Kemalizm, Aleviler ve Dersim
Kemalizm, Aleviler ve DersimKemalizm ve Alevilik arasındaki ilişki hep tartışılagelmiştir. Bugün ise işin seyri değişmiş başbakan düzeyine varıncaya...
Kemalizm, Aleviler ve Dersim
Kemalizm ve Alevilik arasındaki ilişki hep tartışılagelmiştir. Bugün ise işin seyri değişmiş başbakan düzeyine varıncaya dek Alevilere yönelik “artık dedelerden talimatla atama yapılmayacak” gibi ifadeler kullanılarak Aleviler başka ilişkilerin içinde gösterilmek istenmektedirler. Kemalizm ile Aleviliğin alışverişini çeşitli boyutlarıyla, Dersim üzerine yaptığı çalışmalardan iki kitap ortaya çıkaran Avukat Hüseyin Aygün ile konuştuk. Aygün’ün ilk kitabı Dersim 1938 ve Zorunlu İskan adını taşıyor, yakında çıkacak kitabının adı ise Dersim 1938: Resmiyet ve Hakikat.

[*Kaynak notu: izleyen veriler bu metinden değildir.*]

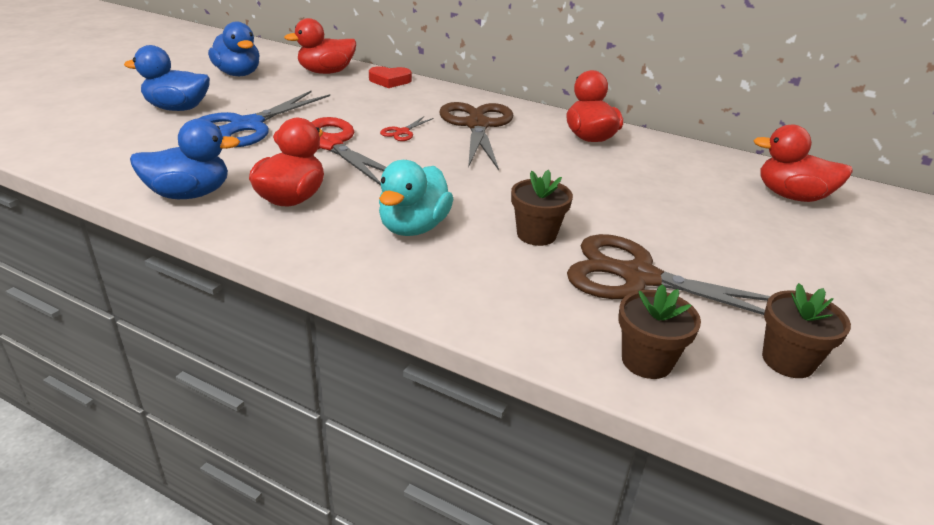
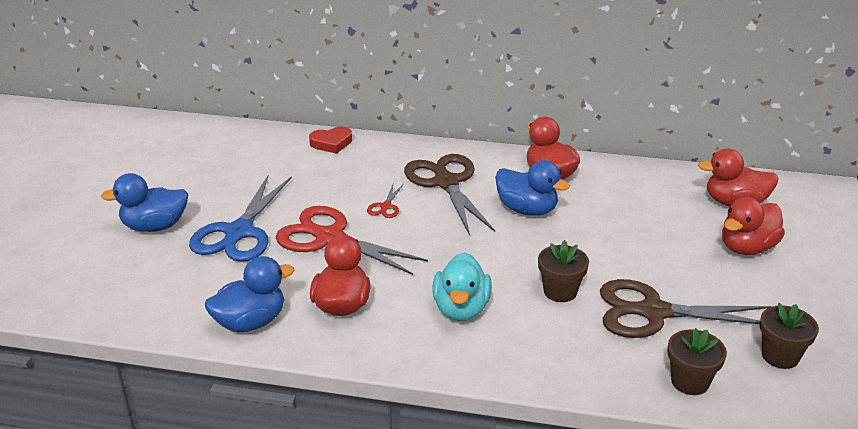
camera: 15 degrees left, 0 degrees up
blue duck [208,22,260,76] -> blue duck moved to [495,160,570,216]
red duck [284,18,356,74] -> red duck moved to [722,197,785,255]

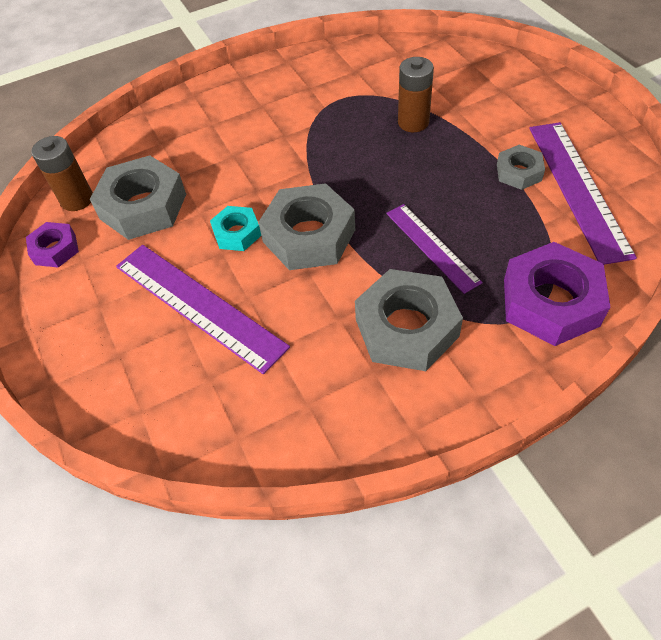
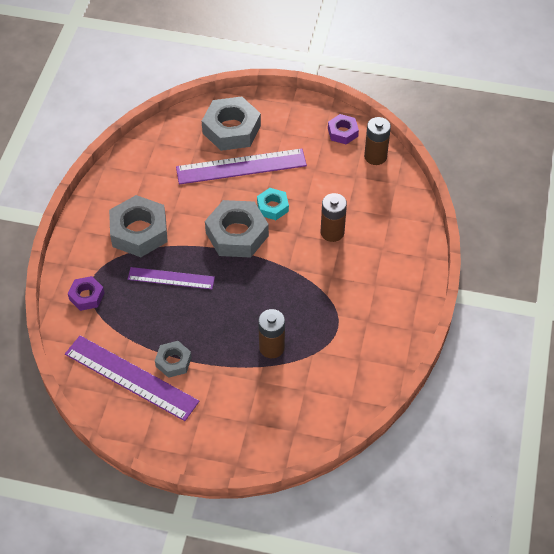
camera: 125 degrees right, 0 degrees up
grey nut [90,156,186,240] -> grey nut moved to [202,96,261,151]
purple nut [504,242,610,346] -> purple nut [68,276,105,311], size x0.54
none -> brown battery [321,193,347,242]

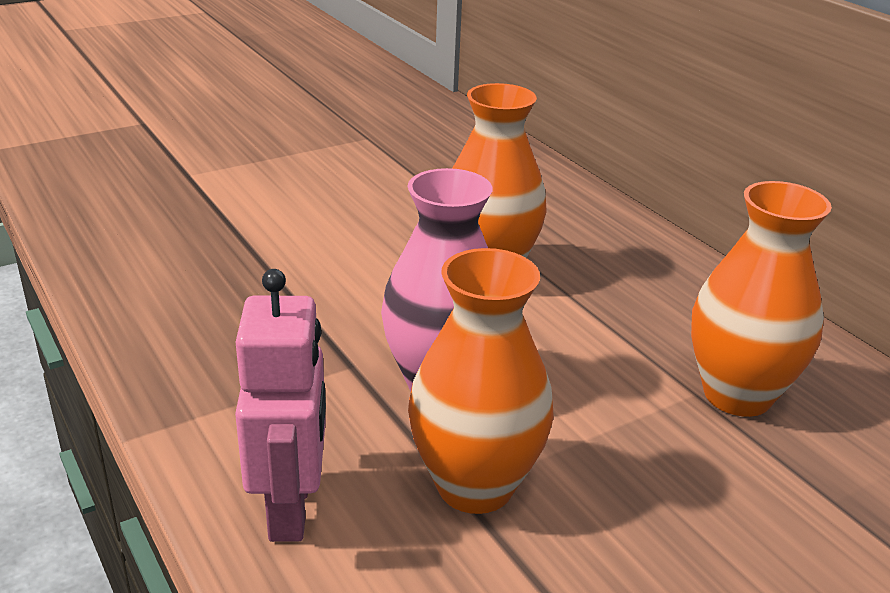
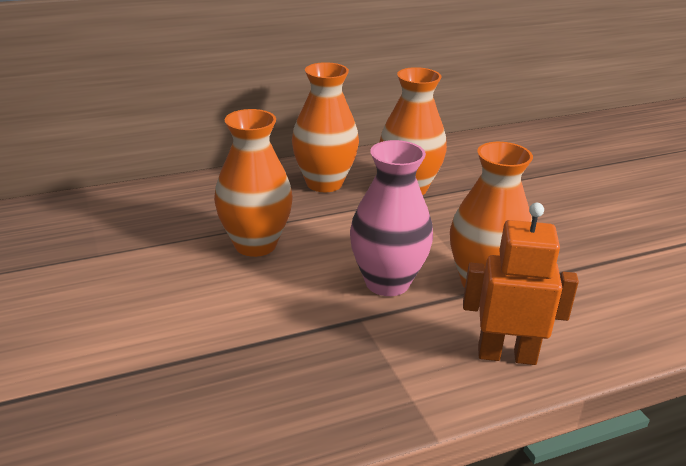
camera: 80 degrees left, 0 degrees up
pink robot [235,269,326,542] -> orange robot [463,203,579,365]
none -> orange vase [292,62,359,192]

» Dinçer Demirkent: Dersim üzerine yaptığınız çalışmalar özellikle sözlü tarihe dayanıyor. Odaklandığınız dönem de Kemalizm’in kurumsallaştığı dönemlerle rastlaşıyor. Büyük acılar yaşanmış bu dönemde. Dönemi doğrudan yaşayan kuşakların Kemalizm ile ilişkisi nasıl? Çocukları ya da torunlarından farklı mı mesela?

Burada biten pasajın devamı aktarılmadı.